== PASSAGE ==
--------------------------------
Almost simultaneously, advances were made in understanding both the processes within the source rock organic matter that accompany the generation and expulsion of hydrocarbons and in the acquisition, processing, and quantitative interpretation of 3D seismic data. In particular, as organic matter in shales in unconventional plays generates and expels hydrocarbons, porosity is formed in the organic matter and the organic matter becomes more dense and more brittle. As these changes are occurring at a micro-scale, extraction of hundreds of different attributes from a well-imaged 3D seismic volume has made it possible to observe changes at a macro-scale in seismic lines and horizons within that volume. Seismic attributes derived from pre-stack inversions yielding rock mechanical properties from shear (Vs) and compressional (Vp) velocities and density, when calibrated with well log and/or core measurements, can be combined to calculate TOC, pore pressure, rigidity, and compressibility because these properties cause fundamental changes in how seismic waves travel through the rock.
Equally important, the escalation in computing power via methods such as machine learning, neural networks, and multivariate statistics has made it possible to interpret large amounts of data. All of these innovations have contributed to better identification of sweet spots within unconventional plays. Such sweet spots include areas with elevated TOC values, enhanced porosity, and zones that can be targeted for fracking.
One of the primary advantages of seismic data is that it provides information in those areas in between control points/wells. This information in turn helps operators to better select targets for wells and for landing zones. Carefully tied 3D seismic inversion and integration with petrophysical and rock data further allow for detailed characterization of unconventional reservoirs. The enhanced ability to identify the best potential drilling targets has significant economic implications in terms of risk reduction and improved chances to find economic prospects.
--------------------------------
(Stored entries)

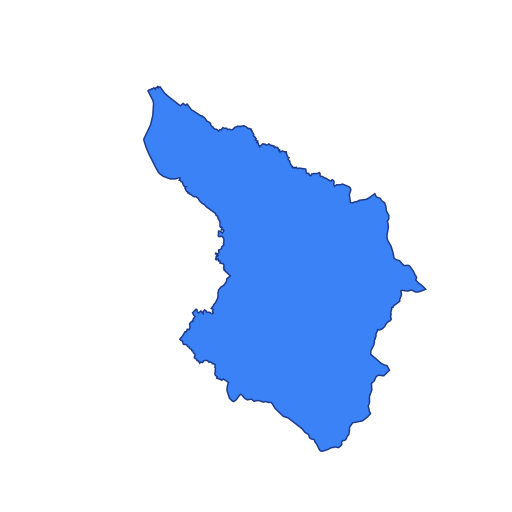 the district of Phrom Khiri, Nakhon Si Thammarat, Thailand, rotated 221°
{"feature_id": "78962969B66960801991597", "entity_name": "Phrom Khiri", "entity_type": "district", "adm_level": 2, "iso_a3": "THA", "parent_name": "Thailand", "parent_adm1": "Nakhon Si Thammarat", "projection": "orthographic", "projection_center": [99.833, 8.549], "detail": "fine", "context": "isolated", "style": "filled", "palette": "blue", "viewbox_px": 512, "rotation_deg": 221, "n_neighbors": 0, "source": "geoboundaries", "source_scale": "gbopen_adm2", "svg_char_len": 6119}
<svg xmlns="http://www.w3.org/2000/svg" viewBox="0 0 512 512"><g transform="rotate(221 256 256)"><path d="M207.2,381.0L208.8,374.2L209.9,371.1L214.6,365.8L215.5,363.2L217.4,361.1L217.9,359.6L219.7,358.3L225.2,362.9L226.0,364.0L227.9,368.3L229.6,369.2L231.5,369.2L237.8,367.1L239.5,364.6L241.8,362.8L242.5,360.2L244.0,360.7L245.9,363.4L247.1,363.7L248.6,363.6L248.6,361.8L249.1,361.4L254.5,360.5L254.9,360.0L257.9,359.6L259.4,358.6L260.5,358.7L261.4,360.0L262.9,360.6L263.9,358.3L266.9,355.8L267.0,354.9L267.8,354.3L267.3,353.0L267.5,352.2L269.5,352.3L270.4,352.9L271.6,351.9L272.5,351.8L275.6,354.2L281.2,350.6L282.2,349.1L283.9,349.4L284.3,347.9L284.9,348.2L285.6,347.8L286.1,346.6L286.8,346.7L287.4,347.5L288.6,347.5L291.9,348.7L292.6,349.7L294.8,349.8L295.4,350.3L295.6,351.8L296.7,351.6L298.9,352.3L299.4,353.0L301.1,353.5L301.0,354.1L301.6,354.5L303.1,353.3L305.1,352.5L305.2,351.7L305.9,351.3L305.9,350.3L306.6,350.8L307.2,350.2L307.9,350.7L308.1,351.6L309.2,351.3L310.8,352.1L310.9,351.6L312.8,351.1L313.1,350.1L314.0,350.1L314.8,350.9L315.4,350.2L316.8,349.9L317.0,349.1L319.8,349.1L320.2,347.8L321.2,346.3L322.4,346.4L324.5,345.1L324.9,340.9L325.9,341.5L326.8,341.2L328.3,342.7L329.8,342.1L330.0,343.9L332.6,343.2L332.8,344.6L333.7,344.5L334.3,345.1L336.7,345.0L337.3,346.2L340.2,347.2L340.8,347.8L341.9,347.6L343.0,348.6L345.1,347.7L345.3,347.0L347.7,347.1L350.8,346.3L351.0,345.6L352.5,344.3L352.8,343.2L353.9,342.9L354.2,342.2L355.3,341.7L355.4,340.8L356.4,339.2L356.7,335.7L357.2,335.1L359.5,334.1L360.3,332.8L362.0,333.1L363.9,331.5L365.2,331.2L365.2,328.1L366.2,327.6L366.2,325.7L368.6,325.8L370.5,324.8L372.3,324.7L372.5,325.0L375.5,325.0L376.8,325.5L377.2,326.3L379.5,326.2L381.4,325.6L385.5,326.6L388.8,326.3L389.1,325.7L398.8,324.4L400.4,323.9L407.7,325.5L407.9,323.5L411.1,323.4L411.7,319.7L426.5,318.9L432.0,319.0L439.3,320.7L439.4,320.2L440.3,319.9L440.2,318.9L441.4,319.4L441.5,317.9L442.1,316.7L441.5,315.9L443.5,315.9L443.9,313.8L444.6,313.6L444.7,312.2L445.6,311.5L445.8,309.7L435.6,305.6L433.3,303.8L426.2,294.5L421.5,285.6L417.4,270.6L416.3,269.6L410.9,266.3L404.2,262.9L388.7,256.6L384.8,255.2L382.5,254.9L378.2,255.3L370.9,258.1L367.3,261.5L365.6,264.4L364.7,265.1L364.1,264.5L363.7,262.9L362.9,263.5L361.4,262.9L359.9,263.4L357.5,261.9L355.5,261.5L354.2,262.4L354.2,260.6L350.7,259.2L349.9,259.5L348.6,258.9L347.8,259.7L347.1,259.1L345.1,259.8L343.8,259.7L341.5,260.1L340.5,261.3L337.2,261.5L334.8,260.6L331.2,260.4L328.3,261.0L326.3,260.5L314.6,261.5L312.6,260.4L311.1,260.9L309.3,259.5L305.7,258.2L302.3,254.5L301.6,254.4L301.0,255.3L300.4,255.3L299.5,253.3L299.0,253.0L297.9,254.3L297.0,254.2L296.6,253.5L296.4,251.2L299.0,251.3L300.6,250.2L297.6,246.4L296.6,246.3L294.6,248.6L291.6,248.0L288.9,244.8L288.6,243.8L287.5,243.2L287.9,240.3L287.0,239.4L287.0,237.9L288.2,236.0L287.4,235.1L286.4,234.7L286.0,233.7L286.8,232.1L288.2,231.9L288.1,231.1L286.8,230.9L284.9,231.7L284.7,230.7L285.5,230.0L285.6,229.2L284.8,228.4L284.5,227.1L283.5,227.0L283.4,228.1L282.9,229.0L281.5,228.2L281.4,227.7L280.8,227.7L280.7,228.3L279.8,228.4L278.9,227.8L278.7,227.1L275.4,228.6L273.8,227.8L272.4,225.5L270.9,225.3L271.1,224.5L262.2,224.1L263.1,219.8L261.4,216.9L261.1,212.3L262.1,210.0L262.0,206.0L260.2,202.8L258.9,201.5L257.3,199.1L255.9,194.1L256.0,191.4L255.6,190.8L255.3,187.1L253.3,187.6L252.5,185.6L250.8,185.0L251.2,183.6L254.5,182.8L256.0,181.3L257.8,181.9L259.5,181.5L259.2,179.2L258.1,177.8L259.7,177.9L260.9,178.5L261.7,178.2L261.8,175.9L262.3,175.3L263.5,175.3L265.5,176.8L266.4,176.4L266.6,171.5L264.4,170.6L262.3,170.2L262.1,167.3L260.8,165.4L261.4,165.2L261.3,164.4L261.7,164.1L261.7,161.2L258.9,158.7L258.1,156.6L259.8,155.7L258.9,153.1L259.9,152.4L259.0,147.5L258.9,143.2L257.8,143.0L255.7,143.5L252.8,141.8L251.9,142.2L251.6,142.9L249.8,143.4L248.2,142.9L246.9,143.3L245.5,142.7L243.2,143.2L242.4,142.4L241.2,142.9L239.9,141.9L237.5,141.7L236.7,141.0L236.3,139.3L235.7,138.7L233.0,139.0L232.1,138.4L230.8,139.0L230.1,138.5L229.3,138.8L228.2,138.2L228.0,139.7L226.8,140.2L226.4,140.8L226.8,142.1L226.4,143.1L225.1,144.5L223.9,145.2L221.7,145.0L220.8,146.3L218.7,146.5L218.3,146.0L217.6,146.8L215.3,147.0L214.0,145.0L213.1,144.9L211.4,142.4L210.7,142.1L210.5,141.1L209.7,140.1L208.5,139.3L206.0,139.5L205.5,138.0L202.2,139.4L200.3,139.7L200.0,141.8L193.9,142.5L192.3,139.1L190.4,136.3L189.1,135.1L182.6,131.2L178.6,131.0L177.4,131.4L176.6,134.5L177.1,140.0L176.7,141.6L175.7,141.9L171.1,141.1L168.1,141.8L165.8,144.7L164.8,145.1L162.2,145.0L160.3,147.6L158.6,149.0L154.7,150.5L153.1,152.6L150.8,153.5L148.6,155.3L147.1,155.3L141.7,153.5L130.1,152.9L125.5,154.9L107.8,155.9L103.4,155.0L99.7,155.7L98.4,155.4L96.7,154.1L95.6,153.9L94.0,154.3L91.9,155.6L89.5,154.4L87.0,153.9L81.0,151.4L79.6,151.2L78.7,151.5L77.4,152.8L75.1,156.6L73.3,161.0L71.6,162.6L70.8,164.1L68.2,165.3L67.7,166.6L67.5,168.6L67.8,170.4L69.4,171.7L69.6,172.4L69.3,173.6L68.1,175.1L67.8,176.0L68.1,177.8L68.9,179.7L68.8,182.1L71.5,186.3L73.2,188.4L73.3,191.1L73.8,193.3L67.5,201.4L66.2,207.7L66.2,212.1L66.7,212.6L68.8,213.1L70.7,215.0L72.8,216.2L74.2,219.9L78.3,224.5L80.6,230.7L85.3,235.6L84.8,239.3L86.0,243.0L86.0,244.8L85.2,246.5L81.0,249.4L80.3,257.4L85.2,259.1L87.9,257.9L91.0,257.1L105.0,257.1L107.1,259.7L108.7,266.1L109.8,268.3L111.1,269.6L111.8,271.9L112.5,272.7L112.5,273.7L114.6,276.4L115.2,279.2L115.9,280.3L114.3,281.1L113.0,283.6L112.6,287.2L113.2,289.0L113.4,291.8L112.8,294.1L112.4,294.6L112.3,296.7L113.8,298.1L114.8,298.5L115.5,300.3L117.4,302.0L118.5,304.6L119.7,305.9L119.7,306.4L118.9,307.0L119.3,307.8L119.3,309.3L117.8,316.0L119.1,317.6L120.8,322.3L123.9,324.8L122.8,326.3L119.9,328.0L118.0,329.6L116.4,332.4L112.2,333.4L110.5,334.7L109.1,336.5L106.1,342.2L110.6,342.6L115.9,342.3L119.5,342.6L120.0,343.1L120.2,344.5L121.4,345.5L124.4,346.4L127.2,347.8L133.2,349.2L134.8,349.0L138.2,345.8L144.7,346.6L147.9,345.1L150.5,345.0L154.2,348.0L160.5,352.0L166.7,354.1L169.2,355.8L170.9,357.8L175.1,364.8L178.2,367.5L179.7,368.3L180.1,371.1L182.3,373.7L187.3,375.7L190.9,378.9L194.0,380.5L197.1,380.1L200.1,381.0L203.9,379.5L207.2,381.0Z" fill="#3b82f6" stroke="#1e3a8a" stroke-width="1.5"/></g></svg>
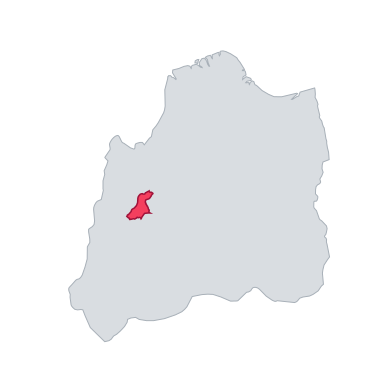 Karim Lamido, Taraba, Nigeria shown in context, rotated 167°
{"feature_id": "59680162B13157392837231", "entity_name": "Karim Lamido", "entity_type": "district", "adm_level": 2, "iso_a3": "NGA", "parent_name": "Nigeria", "parent_adm1": "Taraba", "projection": "robinson", "projection_center": [10.84, 9.149], "detail": "fine", "context": "in_parent", "style": "filled", "palette": "rose", "viewbox_px": 384, "rotation_deg": 167, "n_neighbors": 0, "source": "geoboundaries", "source_scale": "gbopen_adm2", "svg_char_len": 7224}
<svg xmlns="http://www.w3.org/2000/svg" viewBox="0 0 384 384"><g transform="rotate(167 192 192)"><path d="M310.7,65.8L321.6,82.8L324.0,95.5L324.9,101.8L326.7,102.5L330.1,102.9L332.6,104.1L334.1,106.2L335.0,108.1L335.2,109.3L334.5,116.9L333.7,119.6L334.2,123.4L334.0,125.0L333.6,126.1L332.1,127.3L330.1,128.6L325.1,132.2L323.7,132.7L321.6,132.8L319.8,133.7L317.7,135.7L313.1,143.0L309.2,150.3L306.3,162.1L302.9,165.8L302.2,169.1L301.7,176.5L301.2,178.7L300.6,179.3L296.9,180.7L294.7,182.4L293.4,185.8L291.8,197.1L291.2,199.0L290.0,201.0L288.1,203.1L286.4,204.3L282.1,205.1L278.0,213.6L278.0,215.1L276.2,222.9L273.1,228.7L272.8,232.5L268.9,237.7L266.9,241.2L269.0,244.8L269.1,245.4L262.4,251.6L262.0,252.6L261.7,256.8L261.2,258.0L259.9,259.6L258.1,261.3L256.2,262.6L254.1,263.6L252.1,263.9L251.0,263.4L250.4,262.1L249.2,256.8L248.6,255.7L247.3,254.7L242.1,248.9L239.0,246.9L238.3,247.0L237.8,247.6L236.9,250.5L236.0,251.6L234.3,251.9L231.5,252.0L229.3,251.5L228.9,251.0L227.9,248.7L221.4,254.0L219.1,255.1L216.2,261.4L212.2,264.4L209.3,267.1L201.8,275.6L200.3,278.1L198.8,281.8L195.5,297.7L190.3,307.7L189.6,309.8L189.4,309.7L188.7,310.6L186.6,310.1L185.7,308.2L184.5,307.9L182.4,305.2L181.9,305.7L184.2,312.5L183.3,315.2L177.0,315.3L171.5,316.2L167.7,316.1L165.8,315.1L165.0,312.5L164.7,312.8L164.5,314.2L163.3,315.3L159.0,315.5L157.2,313.7L155.7,311.7L154.1,310.9L154.3,311.7L156.2,313.6L155.9,316.4L152.5,319.6L150.4,319.7L149.0,318.4L148.3,316.1L148.0,312.8L147.1,310.6L146.6,310.6L147.2,314.2L147.2,317.6L148.8,320.2L146.4,321.0L143.4,321.1L143.0,320.2L142.6,318.0L142.1,317.4L141.5,321.1L135.4,322.1L134.5,322.0L134.3,321.3L134.8,320.3L134.7,318.6L133.3,319.9L133.1,322.4L132.3,322.8L130.0,322.5L127.4,321.2L123.3,318.0L118.2,312.8L117.4,310.4L116.0,307.5L113.3,299.6L113.8,299.3L115.0,299.7L115.6,298.9L113.5,298.4L113.0,297.8L112.9,296.1L113.0,293.9L116.2,292.8L116.9,291.5L117.4,290.2L113.4,292.2L109.7,289.9L108.9,288.6L109.3,287.5L113.6,287.5L115.1,286.4L114.2,286.1L112.6,286.1L112.0,285.5L112.0,283.8L111.5,284.2L110.8,285.6L108.3,286.7L106.9,285.6L106.7,283.3L106.4,282.2L105.2,281.4L100.9,275.1L95.4,269.9L90.6,266.4L83.2,264.6L67.9,264.7L67.0,264.2L67.9,263.4L69.3,262.8L74.2,259.9L73.4,259.6L68.3,261.4L66.5,261.5L64.2,265.0L49.1,265.8L49.1,264.2L49.8,259.6L50.8,256.5L49.8,252.6L49.5,249.1L50.2,248.0L50.4,246.7L50.3,237.8L51.1,236.5L51.1,235.6L49.6,231.8L49.6,228.9L49.3,226.0L48.8,224.8L49.5,213.9L49.3,211.2L49.8,209.3L50.1,204.6L50.0,200.0L51.1,192.7L57.6,191.8L59.1,188.9L60.1,185.3L59.8,181.7L61.9,178.6L64.5,175.9L64.4,172.8L65.1,171.9L66.3,171.2L68.0,170.8L69.9,169.3L71.0,166.7L72.1,162.4L70.5,159.5L70.5,158.8L71.1,157.2L72.2,155.6L73.0,155.1L74.9,155.5L75.5,154.9L76.7,150.2L76.6,148.9L74.9,145.8L74.0,137.3L73.5,136.2L72.1,134.7L68.6,128.7L68.6,125.9L70.2,122.3L71.2,120.5L72.6,119.5L72.9,118.7L72.5,117.7L71.8,116.9L71.6,115.3L72.3,113.0L72.2,110.6L72.6,97.8L75.5,95.3L79.8,91.1L82.0,86.7L83.2,83.5L84.7,72.5L87.0,71.3L91.3,67.3L97.1,65.0L100.9,64.2L107.5,64.7L110.9,64.3L113.8,62.1L115.1,61.5L116.9,61.2L133.4,66.9L134.9,66.6L136.2,67.0L138.2,68.5L143.1,73.8L148.1,82.0L149.7,83.8L151.3,84.7L152.9,85.1L154.2,85.0L155.4,84.2L157.0,82.6L159.4,81.9L161.4,82.0L171.7,75.8L172.7,75.7L179.0,77.0L187.6,83.3L194.6,87.5L199.6,88.9L205.4,89.8L215.3,90.1L222.8,81.3L225.6,79.3L228.9,77.6L235.9,76.0L247.4,74.8L258.3,75.3L265.0,76.8L272.1,79.7L275.1,82.5L279.9,83.0L283.4,82.4L284.5,79.7L288.0,76.1L293.1,72.7L297.3,70.4L300.8,69.3L303.9,66.7L306.4,65.8L310.7,65.8ZM159.4,319.0L157.1,319.8L155.6,319.6L157.7,316.0L158.7,316.8L160.1,317.1L159.4,319.0Z" fill="#d9dde1" stroke="#a8b0b8" stroke-width="1"/><path d="M249.9,190.7L250.0,190.6L250.4,190.4L250.6,190.3L250.8,190.1L251.0,190.0L251.1,189.8L251.4,189.6L251.6,189.5L252.1,189.3L252.3,189.2L252.6,189.1L252.9,189.1L253.1,189.0L253.4,188.9L253.7,188.8L253.9,188.7L254.1,188.7L254.4,188.5L254.7,188.3L254.9,188.0L255.1,187.7L255.3,187.5L255.4,187.2L255.6,186.8L255.8,186.6L256.0,186.4L256.3,186.3L256.5,186.1L256.9,185.8L257.0,185.7L257.5,185.4L257.8,185.2L258.0,185.0L258.1,184.9L258.4,184.7L258.6,184.6L258.9,184.4L259.1,184.4L259.2,184.2L259.5,184.3L259.8,184.1L260.2,184.0L260.3,183.8L260.4,183.6L260.5,183.4L260.7,183.2L260.8,183.1L261.0,182.9L260.9,182.8L260.8,182.6L260.7,182.4L260.6,182.2L260.4,182.0L260.3,181.8L260.2,181.6L260.0,181.4L259.9,181.4L259.7,181.0L259.4,180.9L259.1,180.7L259.0,180.4L259.0,180.0L258.8,179.9L258.8,179.6L258.9,179.3L258.7,179.1L258.2,179.2L257.9,179.2L257.6,179.2L257.4,179.1L256.9,179.1L256.7,179.1L256.3,179.1L256.1,179.1L255.9,179.1L255.6,179.1L255.4,179.1L255.1,179.1L254.9,179.1L254.5,178.9L254.3,178.7L253.9,178.5L253.5,178.6L253.2,178.7L253.0,178.8L252.8,178.9L252.5,179.0L252.3,179.0L252.1,179.0L251.9,179.2L251.7,179.3L251.4,179.5L251.2,179.7L250.7,179.5L250.4,179.1L250.1,179.0L249.9,179.0L249.6,179.0L249.3,179.1L249.1,179.1L248.9,179.1L248.6,179.0L248.2,178.8L248.1,178.6L247.9,178.4L247.8,178.0L247.8,177.9L247.7,177.3L247.4,177.5L246.4,178.9L243.1,181.8L241.7,181.7L239.3,181.4L238.9,181.3L237.4,180.9L237.5,181.0L237.8,181.2L237.9,181.3L238.0,181.4L238.1,181.6L238.2,181.8L238.3,181.9L238.3,182.1L238.4,182.7L238.3,182.9L238.1,183.1L238.0,183.3L237.9,183.4L237.9,183.6L238.0,183.7L238.0,183.9L237.9,184.2L237.9,184.3L237.9,184.5L238.1,184.7L238.1,184.8L238.3,185.0L238.4,185.3L238.4,185.5L238.3,185.8L238.3,186.1L238.3,186.3L238.3,186.5L238.3,186.8L238.4,187.2L238.4,187.3L238.6,187.5L238.8,188.0L238.8,188.3L238.7,188.4L238.8,188.6L239.1,188.9L239.2,189.1L239.1,189.3L239.1,189.5L239.2,189.8L239.2,190.0L239.3,190.2L239.4,190.3L239.5,190.4L239.6,190.5L239.7,190.8L239.6,191.0L239.4,191.2L239.4,191.3L239.4,191.5L239.5,191.6L239.7,191.8L239.8,192.1L239.7,192.4L239.7,192.5L239.6,192.9L239.6,193.1L239.5,193.5L239.4,193.7L239.3,193.8L239.2,194.0L239.0,194.3L238.9,194.5L238.6,194.8L238.3,194.8L238.2,194.8L237.8,194.9L237.5,194.9L237.4,194.9L237.2,194.9L236.9,194.9L236.7,194.9L236.5,195.0L236.4,195.0L236.2,195.0L235.9,195.0L235.7,195.0L235.2,195.2L235.1,195.3L234.9,195.4L234.7,195.5L234.2,195.8L234.0,196.0L233.8,196.2L233.6,196.4L233.5,196.5L233.4,196.6L233.1,196.9L233.0,197.0L232.9,197.1L232.6,197.3L232.5,197.6L232.4,197.8L232.2,198.0L231.8,198.3L231.6,198.4L231.4,198.6L231.1,198.8L230.8,199.0L230.7,199.0L230.4,199.3L230.4,199.5L230.5,199.6L230.6,199.8L230.8,200.0L231.0,200.2L231.1,200.4L231.2,200.5L231.4,200.5L231.5,200.5L231.7,200.9L231.8,201.0L232.0,201.1L232.3,201.1L232.8,201.0L233.1,201.3L233.3,201.5L233.5,201.7L233.6,201.9L233.6,202.1L233.7,202.4L233.6,202.7L234.3,202.5L235.3,202.3L235.9,202.1L236.2,202.0L236.6,201.8L237.5,201.7L237.9,201.4L238.3,200.8L238.6,200.7L238.9,200.7L239.1,200.7L239.3,200.8L239.5,200.8L239.9,200.9L240.3,201.0L240.6,201.5L240.9,201.5L241.3,201.6L241.7,201.6L242.0,201.6L242.8,201.5L243.1,201.4L243.3,201.1L243.5,201.1L243.8,200.9L244.2,200.6L244.4,200.5L244.6,200.3L244.9,200.0L245.0,199.9L245.2,199.7L245.6,199.2L245.8,198.8L246.0,198.4L246.2,198.0L246.3,197.6L246.4,197.1L246.5,196.8L246.7,196.4L246.8,195.9L246.9,195.5L247.0,195.1L247.2,194.6L247.3,194.3L247.4,194.0L247.5,193.7L247.7,193.3L247.8,193.2L248.0,193.0L248.8,191.7L249.0,191.5L249.3,191.3L249.6,190.9L249.8,190.7L249.9,190.7Z" fill="#f43f5e" stroke="#9f1239" stroke-width="1.5"/></g></svg>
--------------------------------
== WORK TO COMPLETE ==
1/ In the passage on seismic interpretation of unconventional plays, which properties does it say can be calculated by combining seismic attributes from pre-stack inversions? List each one.
2/ Answer these from the passage on seismic interpretation of unconventional plays:
(a) Apart from forming porosity, how does the organic matter in shales change as it generates and expels hydrocarbons?
(b) What computing methods does the passage name?
(c) What does the passage call one of the primary advantages of seismic data?
3/ Resume the passage on seismic interpretation of unconventional plays after its last sentence.

== RESPONSES ==
1/
- TOC
- Pore pressure
- Rigidity
- Compressibility

2/
(a) It becomes more dense and more brittle.
(b) Machine learning, neural networks, and multivariate statistics.
(c) It provides information in the areas between control points/wells.

3/
While 3D seismic data is being used routinely by numerous companies to predict the mechanical properties, density, and associated TOC of many formations, there is yet to be a direct link made between TOC loss, kerogen conversion, and the associated changes in rock properties. This work documents the importance of TOC loss during maturation and its effects on rock properties like porosity, density, brittleness, and how those advances coupled with the advances in quantitative interpretation of 3D seismic data are enabling the unconventional operators to predict location, thickness, landing zone, and sweet spots with appropriately acquired, processed, and interpreted 3D seismic. Meticulously calibrated 3D seismic inversion and integration with petrophysical and rock data permit detailed reservoir characterization of unconventional reservoirs.
Updated methods for the back calculation of original TOC have been developed using well logs, rock measurements, and 3D basin modeling to assist in locating and developing unconventional reservoirs. In addition, petrophysical measurements that reflect TOC and porosity and are related to fundamental properties controlling the seismic response can be extracted from the seismic reflection data. In turn, seismic attributes derived from pre-stack inversions yielding rock mechanical properties from shear (Vs) and compressional (Vp) velocities and density, when calibrated with well log and/or core measurements, can be combined to estimate TOC, pore pressure, rigidity, and compressibility because these properties cause basic modifications in how seismic waves travel through the rock.
This study shows advancements in studies of: 1) TOC loss with increased thermal maturation, 2) how this loss affects the development of organic porosity, 3) how kerogen becomes denser, harder, and more brittle with increasing maturity, and 4) how recent developments in quantitative interpretation workflows for 3D seismic data facilitate estimation of TOC and determination of rock mechanical properties from shear (Vs) and compressional (Vp) velocities and density. Further integration of geochemical, geomechanical, and geophysical technologies and measurements will provide improved estimates of present-day TOC that can in turn be extended to relative maturity and percent conversion.
Examples provided in this work illustrate prediction of present-day TOC, porosity, density, and mechanical properties extracted from high fidelity pre-stack inversion. Pre-stack inversion along with machine learning can be used to predict rock properties such as porosity, TOC, organic matter quality, rigidity, and pressure and to correlate those properties back to well productivity for improved execution. Relating present TOC estimated from seismic to TOC loss and kerogen property changes with increasing maturity is possible by combining the results of these technologies.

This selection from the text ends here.